[Exercise objective] No line before the one containing "19: (758, 116, 1.82)" is to be output; retype exactly that line and all lines that follow it to the end of the records.

[Material provided]

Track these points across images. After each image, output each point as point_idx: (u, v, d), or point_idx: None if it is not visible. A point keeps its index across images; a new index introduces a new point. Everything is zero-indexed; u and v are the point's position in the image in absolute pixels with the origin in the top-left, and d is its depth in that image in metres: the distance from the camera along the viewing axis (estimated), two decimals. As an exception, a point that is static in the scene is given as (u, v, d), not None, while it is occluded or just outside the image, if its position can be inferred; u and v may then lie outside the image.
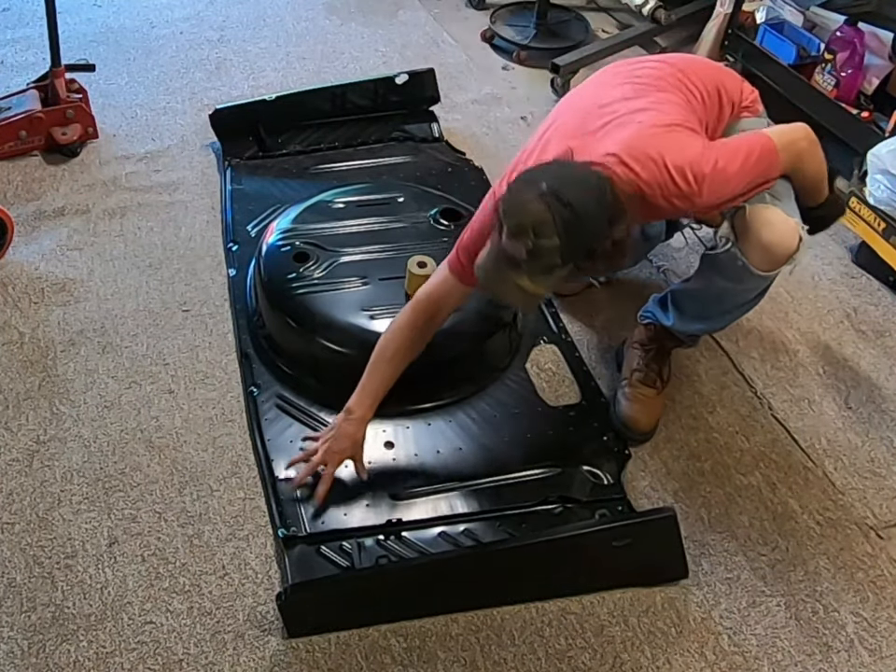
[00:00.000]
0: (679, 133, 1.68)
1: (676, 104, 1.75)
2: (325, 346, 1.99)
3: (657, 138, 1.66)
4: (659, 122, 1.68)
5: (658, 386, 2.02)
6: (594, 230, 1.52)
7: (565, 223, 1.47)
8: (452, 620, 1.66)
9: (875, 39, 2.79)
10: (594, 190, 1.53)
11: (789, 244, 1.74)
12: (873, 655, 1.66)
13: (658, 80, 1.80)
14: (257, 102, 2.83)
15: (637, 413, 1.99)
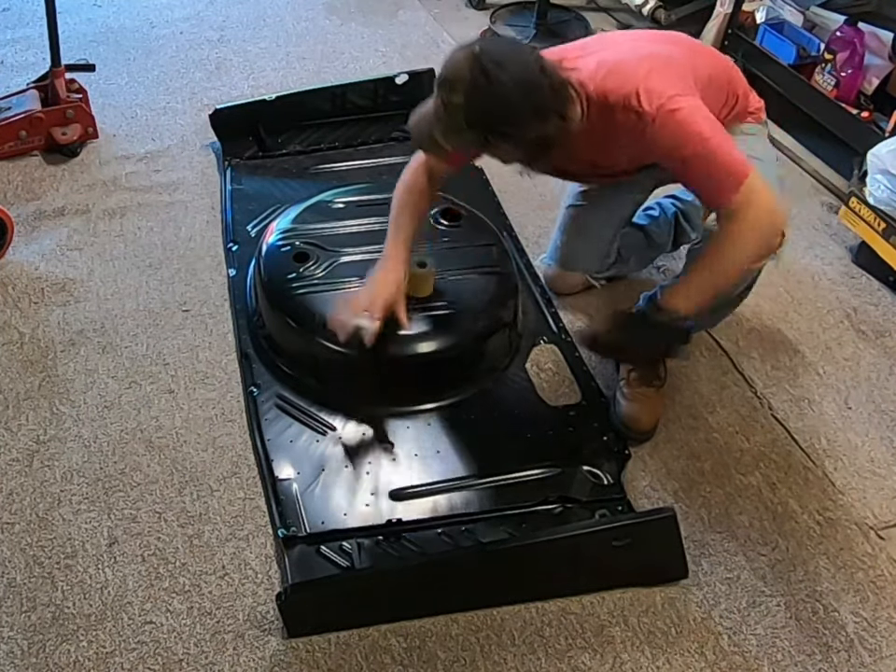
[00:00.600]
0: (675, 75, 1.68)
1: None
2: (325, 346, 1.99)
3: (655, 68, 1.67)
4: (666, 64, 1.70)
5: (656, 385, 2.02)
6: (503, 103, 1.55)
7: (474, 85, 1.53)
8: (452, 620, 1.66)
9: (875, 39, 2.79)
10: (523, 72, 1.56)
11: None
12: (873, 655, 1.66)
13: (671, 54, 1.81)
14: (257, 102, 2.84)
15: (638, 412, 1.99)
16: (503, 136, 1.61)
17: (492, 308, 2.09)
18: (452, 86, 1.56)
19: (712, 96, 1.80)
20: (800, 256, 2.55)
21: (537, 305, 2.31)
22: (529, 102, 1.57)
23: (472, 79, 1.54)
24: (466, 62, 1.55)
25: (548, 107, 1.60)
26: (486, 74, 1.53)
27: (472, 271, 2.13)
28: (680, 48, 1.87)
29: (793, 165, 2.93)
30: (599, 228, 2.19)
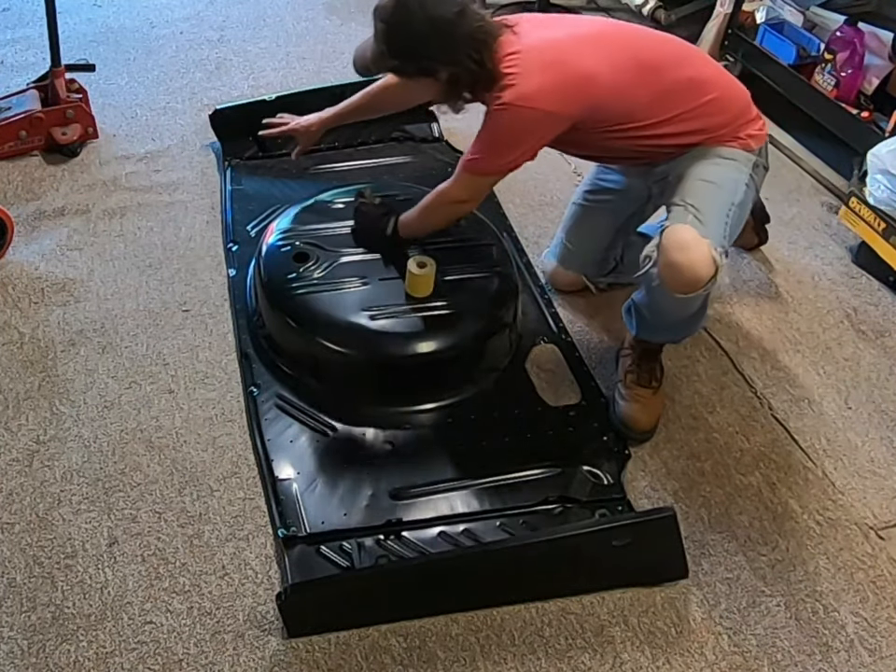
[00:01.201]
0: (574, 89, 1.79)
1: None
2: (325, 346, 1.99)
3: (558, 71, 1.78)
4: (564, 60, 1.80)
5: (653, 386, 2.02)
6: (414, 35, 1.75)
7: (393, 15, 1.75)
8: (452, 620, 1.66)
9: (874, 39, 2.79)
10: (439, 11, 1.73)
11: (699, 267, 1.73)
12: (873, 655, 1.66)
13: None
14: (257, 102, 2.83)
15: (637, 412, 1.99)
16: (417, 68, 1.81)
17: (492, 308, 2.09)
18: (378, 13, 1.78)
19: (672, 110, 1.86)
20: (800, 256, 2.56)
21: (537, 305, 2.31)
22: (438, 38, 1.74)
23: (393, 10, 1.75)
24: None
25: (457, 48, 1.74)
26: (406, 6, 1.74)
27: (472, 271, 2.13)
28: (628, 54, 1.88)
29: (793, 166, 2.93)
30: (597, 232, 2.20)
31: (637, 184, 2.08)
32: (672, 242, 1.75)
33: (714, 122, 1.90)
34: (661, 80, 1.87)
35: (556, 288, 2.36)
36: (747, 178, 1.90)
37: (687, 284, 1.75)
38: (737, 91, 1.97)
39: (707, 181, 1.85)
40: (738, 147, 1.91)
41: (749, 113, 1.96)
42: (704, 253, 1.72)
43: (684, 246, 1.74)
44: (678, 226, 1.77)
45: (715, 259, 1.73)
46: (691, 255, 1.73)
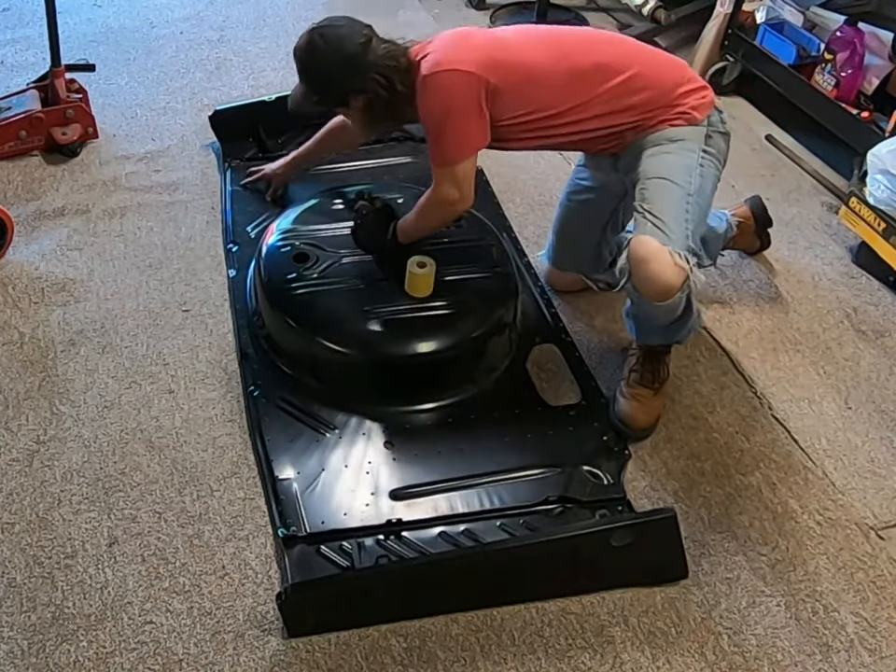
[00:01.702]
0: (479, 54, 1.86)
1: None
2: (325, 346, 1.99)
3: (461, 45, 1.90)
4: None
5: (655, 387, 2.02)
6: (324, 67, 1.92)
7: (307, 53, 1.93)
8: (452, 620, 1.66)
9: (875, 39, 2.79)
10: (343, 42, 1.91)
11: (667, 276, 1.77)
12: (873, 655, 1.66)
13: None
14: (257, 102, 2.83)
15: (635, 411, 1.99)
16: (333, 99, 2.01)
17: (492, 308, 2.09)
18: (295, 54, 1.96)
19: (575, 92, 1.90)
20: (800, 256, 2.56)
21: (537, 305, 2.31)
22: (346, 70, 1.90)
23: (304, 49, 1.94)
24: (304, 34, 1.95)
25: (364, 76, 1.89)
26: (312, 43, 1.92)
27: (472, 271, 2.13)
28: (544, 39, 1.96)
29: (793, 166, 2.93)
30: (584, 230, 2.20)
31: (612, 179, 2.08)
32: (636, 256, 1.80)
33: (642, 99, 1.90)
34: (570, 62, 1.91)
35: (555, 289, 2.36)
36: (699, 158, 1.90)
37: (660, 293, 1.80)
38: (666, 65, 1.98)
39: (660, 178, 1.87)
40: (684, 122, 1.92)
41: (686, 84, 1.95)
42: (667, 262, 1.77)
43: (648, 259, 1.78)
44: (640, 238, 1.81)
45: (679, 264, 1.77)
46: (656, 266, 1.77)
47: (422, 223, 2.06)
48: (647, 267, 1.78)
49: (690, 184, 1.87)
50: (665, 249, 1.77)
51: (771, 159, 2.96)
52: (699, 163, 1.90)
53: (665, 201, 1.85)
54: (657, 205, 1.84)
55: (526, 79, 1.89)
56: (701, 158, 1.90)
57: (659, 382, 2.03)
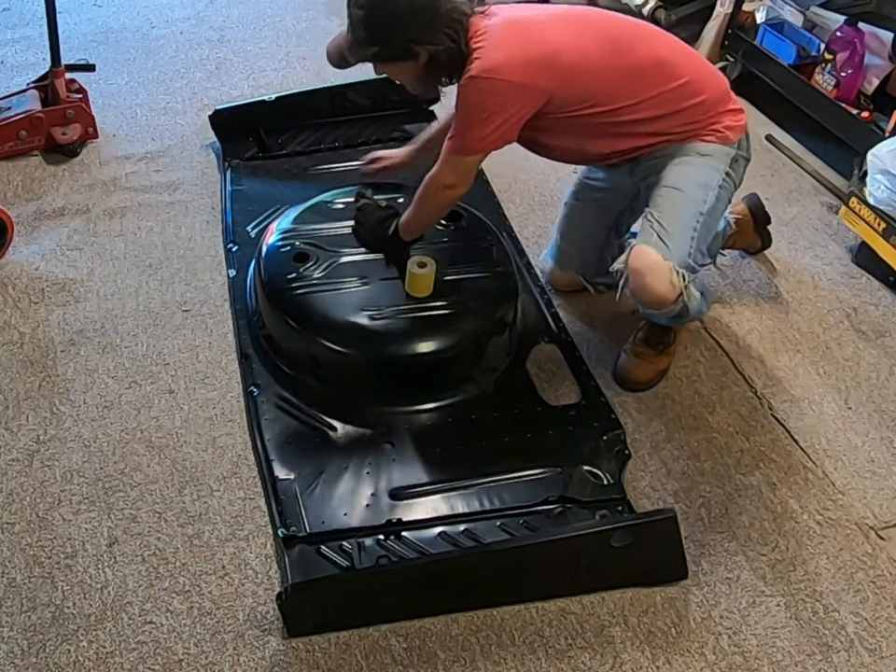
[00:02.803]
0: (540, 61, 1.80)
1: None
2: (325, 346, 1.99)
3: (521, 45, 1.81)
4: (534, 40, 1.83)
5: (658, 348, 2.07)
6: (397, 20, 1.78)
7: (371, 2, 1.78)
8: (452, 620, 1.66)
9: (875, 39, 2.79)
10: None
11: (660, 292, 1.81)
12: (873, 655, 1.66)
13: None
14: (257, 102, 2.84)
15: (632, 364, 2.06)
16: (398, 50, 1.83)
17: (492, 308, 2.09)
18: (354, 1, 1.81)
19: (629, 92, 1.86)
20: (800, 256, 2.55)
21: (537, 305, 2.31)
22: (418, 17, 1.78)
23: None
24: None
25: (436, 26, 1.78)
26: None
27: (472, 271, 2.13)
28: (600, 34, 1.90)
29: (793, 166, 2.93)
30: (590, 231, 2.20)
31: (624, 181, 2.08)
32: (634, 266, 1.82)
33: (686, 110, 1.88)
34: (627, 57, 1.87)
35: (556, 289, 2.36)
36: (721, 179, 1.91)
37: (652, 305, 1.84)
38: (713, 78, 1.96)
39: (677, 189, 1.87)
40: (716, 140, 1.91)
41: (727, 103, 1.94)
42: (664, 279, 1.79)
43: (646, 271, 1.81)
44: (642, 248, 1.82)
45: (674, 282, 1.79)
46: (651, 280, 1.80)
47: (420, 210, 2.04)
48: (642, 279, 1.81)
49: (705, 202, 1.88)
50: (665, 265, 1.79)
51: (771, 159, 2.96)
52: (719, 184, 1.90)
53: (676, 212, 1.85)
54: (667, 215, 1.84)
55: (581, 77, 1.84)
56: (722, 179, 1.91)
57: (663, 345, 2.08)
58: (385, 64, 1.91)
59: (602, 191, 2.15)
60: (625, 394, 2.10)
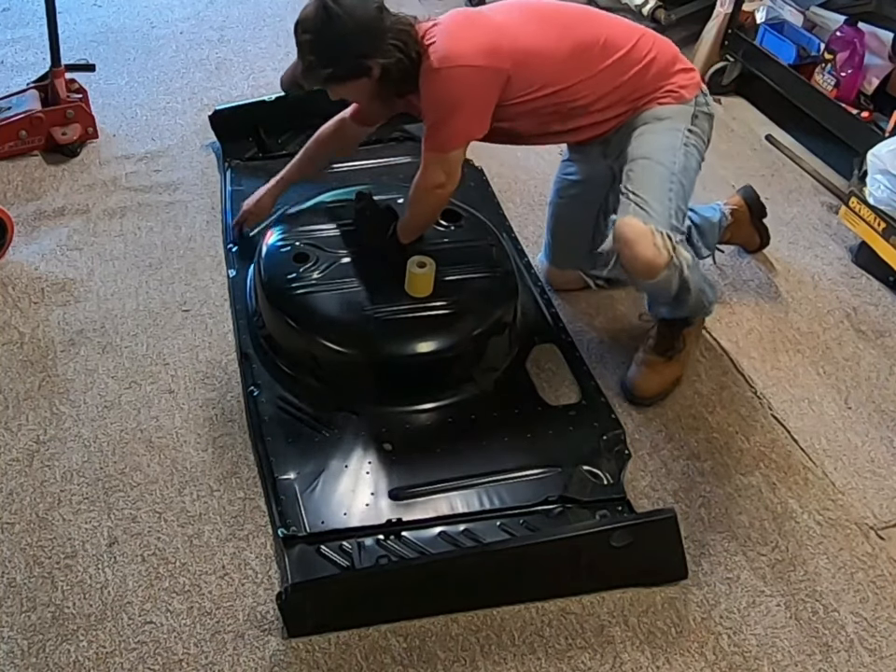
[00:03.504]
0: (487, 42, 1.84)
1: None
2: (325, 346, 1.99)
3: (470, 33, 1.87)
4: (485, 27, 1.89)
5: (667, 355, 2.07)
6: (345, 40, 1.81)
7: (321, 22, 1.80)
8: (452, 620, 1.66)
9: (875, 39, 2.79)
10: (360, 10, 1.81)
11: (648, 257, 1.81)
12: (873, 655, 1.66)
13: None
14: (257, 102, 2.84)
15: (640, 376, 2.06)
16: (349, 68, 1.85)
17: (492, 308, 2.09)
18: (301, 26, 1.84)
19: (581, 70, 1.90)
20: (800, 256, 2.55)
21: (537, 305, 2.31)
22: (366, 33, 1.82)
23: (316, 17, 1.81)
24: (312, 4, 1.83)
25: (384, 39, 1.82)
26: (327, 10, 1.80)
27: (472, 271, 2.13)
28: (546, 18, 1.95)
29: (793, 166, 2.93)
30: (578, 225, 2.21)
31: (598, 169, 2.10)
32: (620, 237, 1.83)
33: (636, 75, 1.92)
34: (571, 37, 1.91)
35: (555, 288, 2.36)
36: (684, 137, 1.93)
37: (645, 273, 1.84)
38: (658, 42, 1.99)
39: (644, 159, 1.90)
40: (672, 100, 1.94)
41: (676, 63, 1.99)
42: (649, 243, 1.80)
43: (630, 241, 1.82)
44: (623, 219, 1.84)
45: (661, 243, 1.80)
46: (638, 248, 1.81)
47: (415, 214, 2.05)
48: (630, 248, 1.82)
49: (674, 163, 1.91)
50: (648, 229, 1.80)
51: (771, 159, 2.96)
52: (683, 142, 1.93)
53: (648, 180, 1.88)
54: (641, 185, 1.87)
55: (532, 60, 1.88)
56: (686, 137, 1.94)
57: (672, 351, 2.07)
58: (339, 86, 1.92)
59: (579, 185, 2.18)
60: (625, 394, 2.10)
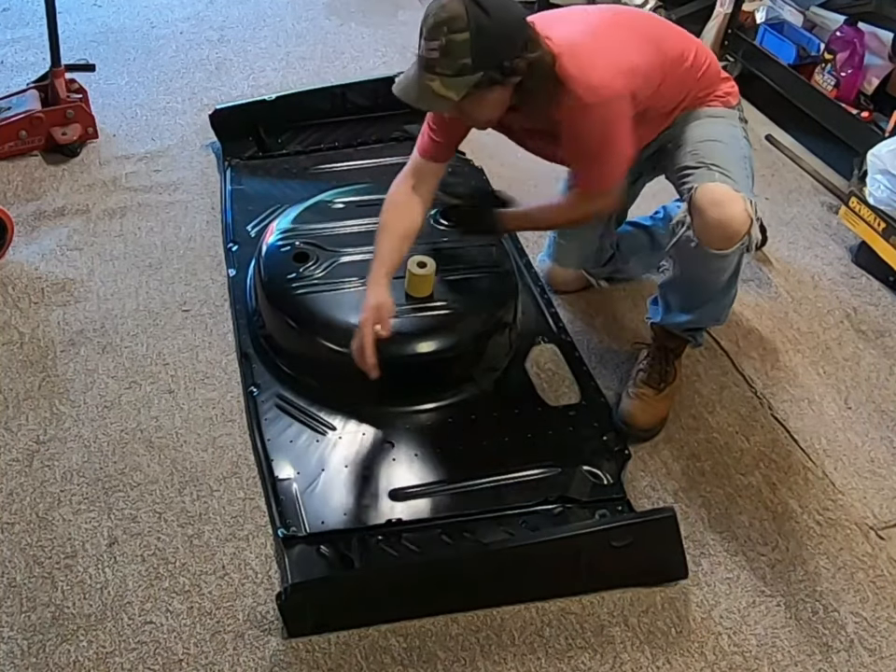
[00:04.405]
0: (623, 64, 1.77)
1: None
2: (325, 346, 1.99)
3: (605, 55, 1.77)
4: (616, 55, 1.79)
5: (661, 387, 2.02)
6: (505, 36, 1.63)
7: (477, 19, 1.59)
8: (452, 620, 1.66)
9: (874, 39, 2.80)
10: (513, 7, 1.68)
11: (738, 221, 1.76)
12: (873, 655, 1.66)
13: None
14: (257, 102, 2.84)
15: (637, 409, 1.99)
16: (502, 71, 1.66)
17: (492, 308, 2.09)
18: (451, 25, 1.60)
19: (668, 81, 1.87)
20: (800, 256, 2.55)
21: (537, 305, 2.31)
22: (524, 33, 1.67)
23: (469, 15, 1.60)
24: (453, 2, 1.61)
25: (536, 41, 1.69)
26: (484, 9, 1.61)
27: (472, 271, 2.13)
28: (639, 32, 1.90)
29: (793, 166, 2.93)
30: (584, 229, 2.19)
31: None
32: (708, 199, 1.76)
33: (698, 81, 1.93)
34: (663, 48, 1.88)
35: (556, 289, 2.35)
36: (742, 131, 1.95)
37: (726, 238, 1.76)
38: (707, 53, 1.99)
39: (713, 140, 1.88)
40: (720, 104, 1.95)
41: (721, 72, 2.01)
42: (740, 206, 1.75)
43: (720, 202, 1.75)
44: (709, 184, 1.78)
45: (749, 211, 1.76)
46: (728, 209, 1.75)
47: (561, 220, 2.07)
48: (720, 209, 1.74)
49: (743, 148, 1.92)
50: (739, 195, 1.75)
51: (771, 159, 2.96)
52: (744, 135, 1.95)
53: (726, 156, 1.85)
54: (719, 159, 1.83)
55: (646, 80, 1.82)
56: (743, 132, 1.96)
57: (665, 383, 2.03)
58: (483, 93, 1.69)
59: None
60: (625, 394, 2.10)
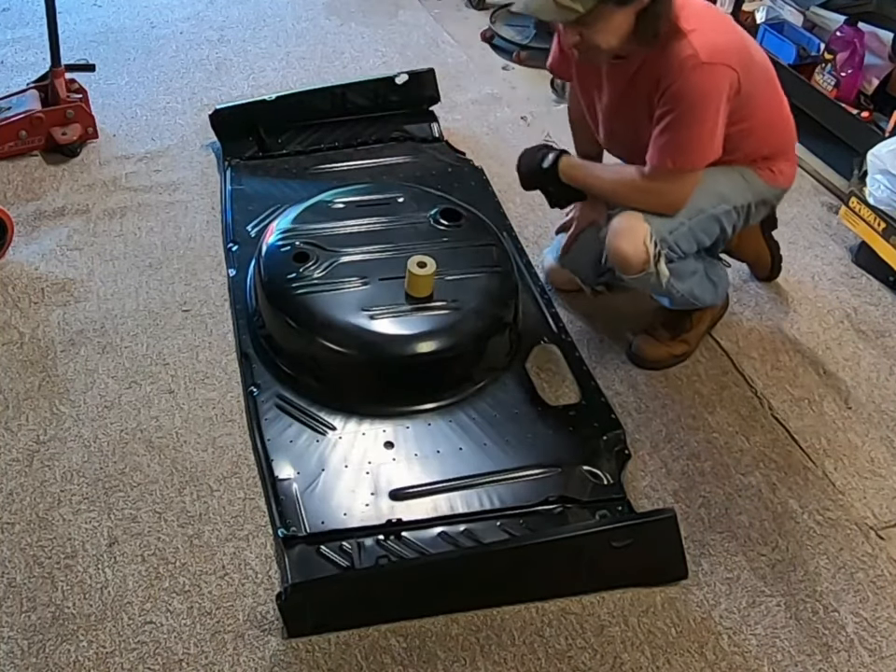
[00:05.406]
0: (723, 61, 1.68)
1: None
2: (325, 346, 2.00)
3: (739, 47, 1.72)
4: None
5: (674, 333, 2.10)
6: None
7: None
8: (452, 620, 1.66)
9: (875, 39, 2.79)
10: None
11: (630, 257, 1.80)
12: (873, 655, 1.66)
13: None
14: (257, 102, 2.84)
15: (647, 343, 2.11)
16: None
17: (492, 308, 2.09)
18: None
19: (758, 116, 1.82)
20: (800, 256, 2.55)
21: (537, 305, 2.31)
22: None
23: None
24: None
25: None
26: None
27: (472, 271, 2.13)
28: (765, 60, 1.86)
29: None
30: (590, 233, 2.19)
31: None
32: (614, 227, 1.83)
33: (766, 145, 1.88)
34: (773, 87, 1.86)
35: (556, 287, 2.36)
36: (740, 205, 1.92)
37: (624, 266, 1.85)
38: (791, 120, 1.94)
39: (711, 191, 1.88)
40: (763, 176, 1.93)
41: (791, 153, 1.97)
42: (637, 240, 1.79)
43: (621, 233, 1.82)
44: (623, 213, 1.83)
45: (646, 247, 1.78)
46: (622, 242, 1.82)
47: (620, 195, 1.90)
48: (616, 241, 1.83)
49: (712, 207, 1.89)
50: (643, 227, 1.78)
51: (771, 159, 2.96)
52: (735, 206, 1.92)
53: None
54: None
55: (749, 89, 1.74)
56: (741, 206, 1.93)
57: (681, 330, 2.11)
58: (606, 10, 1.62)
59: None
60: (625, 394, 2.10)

[Result below]
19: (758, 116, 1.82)
20: (800, 256, 2.55)
21: (537, 305, 2.31)
22: None
23: None
24: None
25: None
26: None
27: (472, 271, 2.13)
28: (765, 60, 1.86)
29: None
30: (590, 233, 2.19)
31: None
32: (614, 227, 1.83)
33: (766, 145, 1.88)
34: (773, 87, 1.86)
35: (556, 287, 2.36)
36: (740, 205, 1.92)
37: (624, 266, 1.85)
38: (791, 120, 1.94)
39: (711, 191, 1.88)
40: (763, 176, 1.93)
41: (791, 153, 1.97)
42: (637, 240, 1.79)
43: (621, 233, 1.82)
44: (623, 213, 1.83)
45: (646, 247, 1.78)
46: (622, 242, 1.82)
47: (620, 195, 1.90)
48: (616, 241, 1.83)
49: (712, 207, 1.89)
50: (643, 227, 1.78)
51: (771, 159, 2.96)
52: (735, 206, 1.92)
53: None
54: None
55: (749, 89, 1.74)
56: (741, 206, 1.93)
57: (681, 330, 2.11)
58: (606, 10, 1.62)
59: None
60: (625, 394, 2.10)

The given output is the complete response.